Another rare find, generally only available as a live version (which isn’t such a bad thing, considering Mayer is ten times better live than just a plain recorded track). Performed in 2004 and shown on PBS, “Hummingbird” is fueled by Mayer’s acoustic guitar strumming and pensive lyrics that crescendo into melancholy whistling. “Hummingbird” is a simple and hauntingly beautiful song.
Another song that Mayer rarely plays is “In Your Atmosphere” (also known as the “L.A. Song”), a sad ballad about a love gone awry and the desire to avoid Los Angeles, where he sings, “I don’t think I’m gonna go to L.A. anymore / I don’t think I’m gonna go to L.A. anymore / I don’t know what it’s like to land and not race through your door / I don’t think I’m gonna go to L.A. anymore.” The version with the best quality of the song is available in Mayer’s CD/DVD Where the Light Is: John Mayer Live in Los Angeles. In his live performance at the Nokia Theater, the ballad is powered by an acoustic guitar and his deft vocals which easily switch from low registers to scatting falsettos. The result is a lovely piece on heartbreak, loneliness, and avoidance.
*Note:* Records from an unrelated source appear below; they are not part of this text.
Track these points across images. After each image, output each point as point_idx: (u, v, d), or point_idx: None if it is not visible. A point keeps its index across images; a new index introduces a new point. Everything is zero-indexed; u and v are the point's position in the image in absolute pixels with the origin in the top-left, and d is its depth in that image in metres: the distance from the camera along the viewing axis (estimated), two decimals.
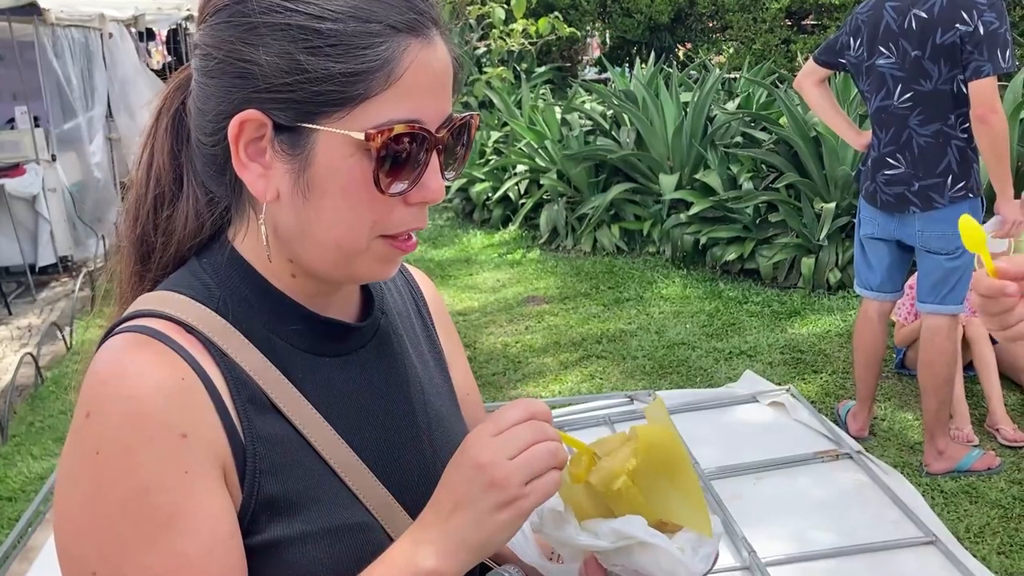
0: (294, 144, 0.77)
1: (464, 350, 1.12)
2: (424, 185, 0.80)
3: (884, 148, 3.37)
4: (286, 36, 0.75)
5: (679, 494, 0.82)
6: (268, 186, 0.79)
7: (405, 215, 0.81)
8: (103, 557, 0.73)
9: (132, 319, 0.82)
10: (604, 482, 0.80)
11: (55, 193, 7.03)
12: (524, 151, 7.40)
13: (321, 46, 0.75)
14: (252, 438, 0.79)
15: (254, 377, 0.81)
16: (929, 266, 3.36)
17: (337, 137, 0.76)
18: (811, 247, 5.57)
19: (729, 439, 3.34)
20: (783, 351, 4.73)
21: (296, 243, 0.82)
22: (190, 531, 0.74)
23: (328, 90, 0.75)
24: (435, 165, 0.80)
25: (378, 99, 0.76)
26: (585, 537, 0.81)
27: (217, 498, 0.76)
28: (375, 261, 0.83)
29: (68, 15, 7.17)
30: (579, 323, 5.36)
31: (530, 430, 0.77)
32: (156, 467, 0.73)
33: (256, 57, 0.76)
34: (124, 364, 0.76)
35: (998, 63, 3.04)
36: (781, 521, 2.85)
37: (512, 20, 8.86)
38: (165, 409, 0.75)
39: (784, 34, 11.12)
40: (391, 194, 0.78)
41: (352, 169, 0.77)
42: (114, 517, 0.73)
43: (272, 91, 0.76)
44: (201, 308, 0.82)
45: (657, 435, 0.82)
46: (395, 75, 0.76)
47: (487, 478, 0.75)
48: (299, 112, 0.76)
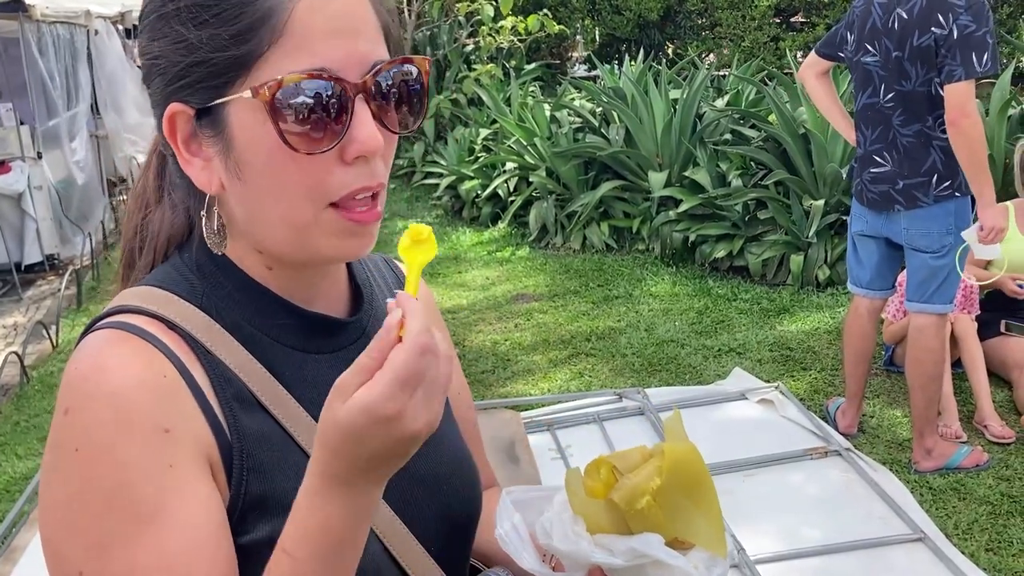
0: (214, 125, 0.76)
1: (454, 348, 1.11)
2: (353, 137, 0.74)
3: (871, 146, 3.37)
4: (177, 20, 0.74)
5: (699, 514, 0.81)
6: (211, 178, 0.78)
7: (345, 175, 0.76)
8: (89, 554, 0.71)
9: (113, 315, 0.80)
10: (627, 501, 0.79)
11: (41, 191, 6.99)
12: (513, 148, 7.39)
13: (207, 18, 0.73)
14: (238, 436, 0.78)
15: (239, 374, 0.80)
16: (915, 264, 3.36)
17: (243, 105, 0.74)
18: (800, 244, 5.58)
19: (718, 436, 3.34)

On Mayer’s DVD Any Given Thursday, released in 2003, is the searing guitar epic “Covered in Rain,” a song which lasts for almost ten minutes. In the DVD’s documentary the track is said to be the second part to Mayer’s song “City Love.” “Covered in Rain” is one of the most well-crafted songs both lyrically and instrumentally by Mayer–or any artist for the past two decades. The dark and moody song showcases the experimentation with blues that would later work its way into Continuum. The guitar virtuoso that Mayer displays in “Covered in Rain” will probably become a standard in the coming years as the song gains more attention.